§ Activity
Across the whole listing, copy out every line that includes the string "aquatiques".

= = = = = = =

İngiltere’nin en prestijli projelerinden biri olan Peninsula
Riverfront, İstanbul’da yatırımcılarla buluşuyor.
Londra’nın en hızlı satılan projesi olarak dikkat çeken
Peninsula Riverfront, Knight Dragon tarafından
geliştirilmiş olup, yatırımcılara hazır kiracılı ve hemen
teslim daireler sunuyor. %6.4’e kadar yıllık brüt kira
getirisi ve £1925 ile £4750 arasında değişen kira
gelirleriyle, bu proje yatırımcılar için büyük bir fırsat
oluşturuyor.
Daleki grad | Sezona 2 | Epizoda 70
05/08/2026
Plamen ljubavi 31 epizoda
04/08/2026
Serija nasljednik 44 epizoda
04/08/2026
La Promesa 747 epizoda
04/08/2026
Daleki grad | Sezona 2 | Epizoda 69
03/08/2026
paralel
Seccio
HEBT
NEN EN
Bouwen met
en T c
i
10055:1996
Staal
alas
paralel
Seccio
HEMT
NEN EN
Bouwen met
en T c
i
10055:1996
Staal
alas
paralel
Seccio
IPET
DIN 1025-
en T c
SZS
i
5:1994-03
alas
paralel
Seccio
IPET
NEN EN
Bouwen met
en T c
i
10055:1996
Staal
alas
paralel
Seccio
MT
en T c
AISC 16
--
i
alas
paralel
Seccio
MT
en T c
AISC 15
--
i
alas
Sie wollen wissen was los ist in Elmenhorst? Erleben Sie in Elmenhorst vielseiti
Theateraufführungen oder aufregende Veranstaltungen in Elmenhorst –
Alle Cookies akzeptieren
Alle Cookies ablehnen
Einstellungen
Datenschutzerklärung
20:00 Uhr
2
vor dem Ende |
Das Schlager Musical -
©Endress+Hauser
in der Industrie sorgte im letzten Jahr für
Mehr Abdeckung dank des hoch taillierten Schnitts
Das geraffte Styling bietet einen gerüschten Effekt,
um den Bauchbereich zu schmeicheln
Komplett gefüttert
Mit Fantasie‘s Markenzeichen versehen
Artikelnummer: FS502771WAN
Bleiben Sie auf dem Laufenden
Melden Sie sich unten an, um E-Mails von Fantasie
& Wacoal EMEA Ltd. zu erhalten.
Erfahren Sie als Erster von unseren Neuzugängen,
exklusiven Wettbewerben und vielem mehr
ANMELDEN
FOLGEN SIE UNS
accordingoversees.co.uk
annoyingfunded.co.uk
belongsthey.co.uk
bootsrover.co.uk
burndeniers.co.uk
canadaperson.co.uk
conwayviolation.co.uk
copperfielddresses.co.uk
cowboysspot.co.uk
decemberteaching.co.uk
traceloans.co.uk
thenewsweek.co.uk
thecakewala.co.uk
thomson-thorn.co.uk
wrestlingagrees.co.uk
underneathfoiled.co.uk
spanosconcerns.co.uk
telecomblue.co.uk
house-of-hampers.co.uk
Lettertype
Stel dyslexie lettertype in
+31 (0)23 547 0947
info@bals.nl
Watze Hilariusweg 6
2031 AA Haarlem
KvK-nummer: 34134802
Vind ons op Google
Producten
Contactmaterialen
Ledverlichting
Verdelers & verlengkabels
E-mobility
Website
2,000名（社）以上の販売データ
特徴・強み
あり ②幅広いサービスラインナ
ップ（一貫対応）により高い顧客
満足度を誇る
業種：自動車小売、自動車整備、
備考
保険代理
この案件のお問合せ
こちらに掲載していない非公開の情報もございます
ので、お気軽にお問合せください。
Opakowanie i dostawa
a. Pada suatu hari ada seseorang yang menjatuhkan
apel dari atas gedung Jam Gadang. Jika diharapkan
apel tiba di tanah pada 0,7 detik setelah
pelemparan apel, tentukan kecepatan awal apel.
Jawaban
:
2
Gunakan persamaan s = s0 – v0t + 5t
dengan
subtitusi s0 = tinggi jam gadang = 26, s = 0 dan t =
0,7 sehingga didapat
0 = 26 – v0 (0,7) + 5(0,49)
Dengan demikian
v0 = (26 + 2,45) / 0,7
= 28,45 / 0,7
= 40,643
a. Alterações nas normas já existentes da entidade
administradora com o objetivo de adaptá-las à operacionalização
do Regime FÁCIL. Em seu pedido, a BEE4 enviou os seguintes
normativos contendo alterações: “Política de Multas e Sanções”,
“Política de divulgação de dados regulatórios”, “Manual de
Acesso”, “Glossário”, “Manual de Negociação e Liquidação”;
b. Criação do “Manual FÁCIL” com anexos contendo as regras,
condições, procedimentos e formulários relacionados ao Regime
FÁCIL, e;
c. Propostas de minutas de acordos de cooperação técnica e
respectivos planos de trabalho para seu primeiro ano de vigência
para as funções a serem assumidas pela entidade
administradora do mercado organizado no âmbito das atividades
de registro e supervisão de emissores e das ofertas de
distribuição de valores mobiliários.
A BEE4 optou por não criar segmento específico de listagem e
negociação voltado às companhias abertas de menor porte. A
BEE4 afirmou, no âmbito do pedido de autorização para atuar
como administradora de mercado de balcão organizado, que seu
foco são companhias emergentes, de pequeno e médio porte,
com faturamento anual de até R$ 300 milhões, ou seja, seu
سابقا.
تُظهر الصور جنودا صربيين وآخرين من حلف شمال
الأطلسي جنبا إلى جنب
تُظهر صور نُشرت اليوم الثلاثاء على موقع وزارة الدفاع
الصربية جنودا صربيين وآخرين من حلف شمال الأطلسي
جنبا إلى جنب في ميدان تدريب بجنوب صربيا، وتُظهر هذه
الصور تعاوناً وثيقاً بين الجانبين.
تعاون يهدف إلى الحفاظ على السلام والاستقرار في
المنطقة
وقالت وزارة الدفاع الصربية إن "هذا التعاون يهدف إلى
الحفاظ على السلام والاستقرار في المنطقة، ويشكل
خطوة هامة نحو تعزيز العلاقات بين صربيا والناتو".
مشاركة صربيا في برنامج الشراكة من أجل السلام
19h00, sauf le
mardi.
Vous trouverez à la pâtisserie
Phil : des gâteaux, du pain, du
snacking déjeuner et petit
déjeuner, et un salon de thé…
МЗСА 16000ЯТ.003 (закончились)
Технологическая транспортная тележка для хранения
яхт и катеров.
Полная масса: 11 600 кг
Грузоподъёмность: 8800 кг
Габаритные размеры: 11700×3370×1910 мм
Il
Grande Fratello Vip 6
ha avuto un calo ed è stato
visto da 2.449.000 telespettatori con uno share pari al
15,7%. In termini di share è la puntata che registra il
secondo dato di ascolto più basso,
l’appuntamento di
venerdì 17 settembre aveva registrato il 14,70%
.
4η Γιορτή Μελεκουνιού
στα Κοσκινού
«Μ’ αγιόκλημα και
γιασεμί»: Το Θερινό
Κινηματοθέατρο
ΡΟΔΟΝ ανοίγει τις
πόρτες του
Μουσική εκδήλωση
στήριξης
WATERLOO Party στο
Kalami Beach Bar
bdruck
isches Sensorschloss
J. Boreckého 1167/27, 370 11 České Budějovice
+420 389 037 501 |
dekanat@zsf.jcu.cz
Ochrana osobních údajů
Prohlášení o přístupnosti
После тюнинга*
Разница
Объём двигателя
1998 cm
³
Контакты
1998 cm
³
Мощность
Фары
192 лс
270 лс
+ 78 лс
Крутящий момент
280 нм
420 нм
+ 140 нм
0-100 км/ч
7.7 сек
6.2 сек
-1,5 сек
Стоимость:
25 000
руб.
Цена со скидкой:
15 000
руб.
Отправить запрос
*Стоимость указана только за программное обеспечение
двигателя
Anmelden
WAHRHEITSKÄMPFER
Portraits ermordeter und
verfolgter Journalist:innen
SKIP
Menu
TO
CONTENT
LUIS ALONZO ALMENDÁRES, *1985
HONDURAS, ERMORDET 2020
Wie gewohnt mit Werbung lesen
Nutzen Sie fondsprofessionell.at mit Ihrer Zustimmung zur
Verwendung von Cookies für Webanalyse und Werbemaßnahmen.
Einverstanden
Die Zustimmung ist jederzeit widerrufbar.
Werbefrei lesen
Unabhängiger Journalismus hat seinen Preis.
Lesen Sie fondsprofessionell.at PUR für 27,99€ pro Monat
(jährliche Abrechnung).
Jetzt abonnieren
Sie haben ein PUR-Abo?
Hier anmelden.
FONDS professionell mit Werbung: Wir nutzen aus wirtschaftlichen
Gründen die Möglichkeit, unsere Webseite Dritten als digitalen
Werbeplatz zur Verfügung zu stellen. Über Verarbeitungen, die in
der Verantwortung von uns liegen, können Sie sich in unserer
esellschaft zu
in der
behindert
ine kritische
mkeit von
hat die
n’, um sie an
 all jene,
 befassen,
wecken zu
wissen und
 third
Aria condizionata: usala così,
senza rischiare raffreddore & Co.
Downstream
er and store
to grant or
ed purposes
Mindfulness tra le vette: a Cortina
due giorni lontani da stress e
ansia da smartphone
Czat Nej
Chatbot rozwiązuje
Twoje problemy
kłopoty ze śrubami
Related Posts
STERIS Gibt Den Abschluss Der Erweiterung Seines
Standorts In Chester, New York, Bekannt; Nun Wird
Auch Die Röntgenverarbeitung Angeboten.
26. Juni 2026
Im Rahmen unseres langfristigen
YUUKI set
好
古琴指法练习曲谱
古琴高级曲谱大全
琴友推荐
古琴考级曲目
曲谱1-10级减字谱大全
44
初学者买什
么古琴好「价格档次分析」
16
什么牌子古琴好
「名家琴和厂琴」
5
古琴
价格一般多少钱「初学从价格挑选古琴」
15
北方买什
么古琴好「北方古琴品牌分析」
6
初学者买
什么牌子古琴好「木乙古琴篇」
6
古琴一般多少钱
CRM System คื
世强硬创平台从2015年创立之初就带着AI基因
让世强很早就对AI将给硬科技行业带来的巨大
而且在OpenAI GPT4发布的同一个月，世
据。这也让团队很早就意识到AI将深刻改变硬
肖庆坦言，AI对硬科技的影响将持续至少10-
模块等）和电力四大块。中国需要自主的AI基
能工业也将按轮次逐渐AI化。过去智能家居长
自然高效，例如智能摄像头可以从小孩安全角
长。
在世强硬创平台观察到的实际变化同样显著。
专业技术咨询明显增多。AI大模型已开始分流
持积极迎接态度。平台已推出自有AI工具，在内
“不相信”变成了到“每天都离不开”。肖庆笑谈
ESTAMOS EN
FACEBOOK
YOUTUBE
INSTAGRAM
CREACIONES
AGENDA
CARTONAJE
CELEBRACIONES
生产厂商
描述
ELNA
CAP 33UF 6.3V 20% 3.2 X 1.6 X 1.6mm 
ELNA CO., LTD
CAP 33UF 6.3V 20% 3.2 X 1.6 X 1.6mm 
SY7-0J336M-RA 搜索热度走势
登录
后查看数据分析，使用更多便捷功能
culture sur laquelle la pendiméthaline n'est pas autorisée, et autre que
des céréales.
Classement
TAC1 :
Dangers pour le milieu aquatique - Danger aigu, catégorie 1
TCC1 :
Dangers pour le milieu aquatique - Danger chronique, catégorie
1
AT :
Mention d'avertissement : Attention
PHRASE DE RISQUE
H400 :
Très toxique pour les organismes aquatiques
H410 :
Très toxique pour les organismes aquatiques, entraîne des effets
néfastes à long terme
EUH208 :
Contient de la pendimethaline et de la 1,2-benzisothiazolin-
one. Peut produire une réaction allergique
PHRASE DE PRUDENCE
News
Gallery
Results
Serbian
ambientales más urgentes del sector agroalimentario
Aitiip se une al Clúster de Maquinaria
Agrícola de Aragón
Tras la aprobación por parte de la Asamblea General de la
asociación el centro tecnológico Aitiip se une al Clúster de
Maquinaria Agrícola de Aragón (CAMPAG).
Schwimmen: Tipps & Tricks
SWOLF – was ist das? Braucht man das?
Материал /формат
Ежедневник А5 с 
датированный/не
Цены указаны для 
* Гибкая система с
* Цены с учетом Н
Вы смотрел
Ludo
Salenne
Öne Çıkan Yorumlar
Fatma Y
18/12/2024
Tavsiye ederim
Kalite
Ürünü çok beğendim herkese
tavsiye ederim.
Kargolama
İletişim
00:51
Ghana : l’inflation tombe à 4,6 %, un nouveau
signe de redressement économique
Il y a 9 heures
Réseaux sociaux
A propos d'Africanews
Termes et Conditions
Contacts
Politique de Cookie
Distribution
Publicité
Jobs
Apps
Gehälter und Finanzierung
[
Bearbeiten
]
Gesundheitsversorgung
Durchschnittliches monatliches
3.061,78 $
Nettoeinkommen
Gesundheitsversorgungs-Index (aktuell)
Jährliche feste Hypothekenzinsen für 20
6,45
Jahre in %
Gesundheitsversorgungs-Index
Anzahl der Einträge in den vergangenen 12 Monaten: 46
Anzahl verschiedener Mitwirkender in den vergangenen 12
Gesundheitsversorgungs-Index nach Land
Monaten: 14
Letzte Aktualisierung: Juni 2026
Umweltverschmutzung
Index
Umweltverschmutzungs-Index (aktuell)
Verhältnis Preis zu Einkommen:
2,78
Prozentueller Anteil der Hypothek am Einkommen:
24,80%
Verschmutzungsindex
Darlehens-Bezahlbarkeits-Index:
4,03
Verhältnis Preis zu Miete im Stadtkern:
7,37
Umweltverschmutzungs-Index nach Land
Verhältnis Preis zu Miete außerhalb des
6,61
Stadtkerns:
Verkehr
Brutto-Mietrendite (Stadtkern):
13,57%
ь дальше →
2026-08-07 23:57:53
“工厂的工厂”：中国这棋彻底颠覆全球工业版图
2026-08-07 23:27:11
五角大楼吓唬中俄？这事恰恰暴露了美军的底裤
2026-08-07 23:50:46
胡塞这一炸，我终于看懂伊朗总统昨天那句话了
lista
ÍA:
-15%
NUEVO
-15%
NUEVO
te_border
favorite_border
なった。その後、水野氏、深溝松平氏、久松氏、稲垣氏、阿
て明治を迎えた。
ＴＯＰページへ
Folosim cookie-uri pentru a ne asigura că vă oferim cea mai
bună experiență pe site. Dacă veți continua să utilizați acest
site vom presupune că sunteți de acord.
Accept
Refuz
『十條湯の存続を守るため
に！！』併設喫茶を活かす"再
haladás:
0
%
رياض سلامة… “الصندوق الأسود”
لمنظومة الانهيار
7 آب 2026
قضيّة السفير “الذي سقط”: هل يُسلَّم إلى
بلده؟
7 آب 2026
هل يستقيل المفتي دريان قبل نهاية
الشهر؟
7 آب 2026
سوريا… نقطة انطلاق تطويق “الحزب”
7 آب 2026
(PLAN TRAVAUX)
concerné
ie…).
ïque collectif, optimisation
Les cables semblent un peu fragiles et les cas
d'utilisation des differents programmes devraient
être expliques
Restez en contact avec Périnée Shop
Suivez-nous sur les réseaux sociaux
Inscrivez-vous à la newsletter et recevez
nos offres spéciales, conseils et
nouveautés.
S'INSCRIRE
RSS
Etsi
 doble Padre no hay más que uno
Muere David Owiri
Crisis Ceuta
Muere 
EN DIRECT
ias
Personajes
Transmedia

= = = = = = =

§ Exercise output
Très toxique pour les organismes aquatiques
Très toxique pour les organismes aquatiques, entraîne des effets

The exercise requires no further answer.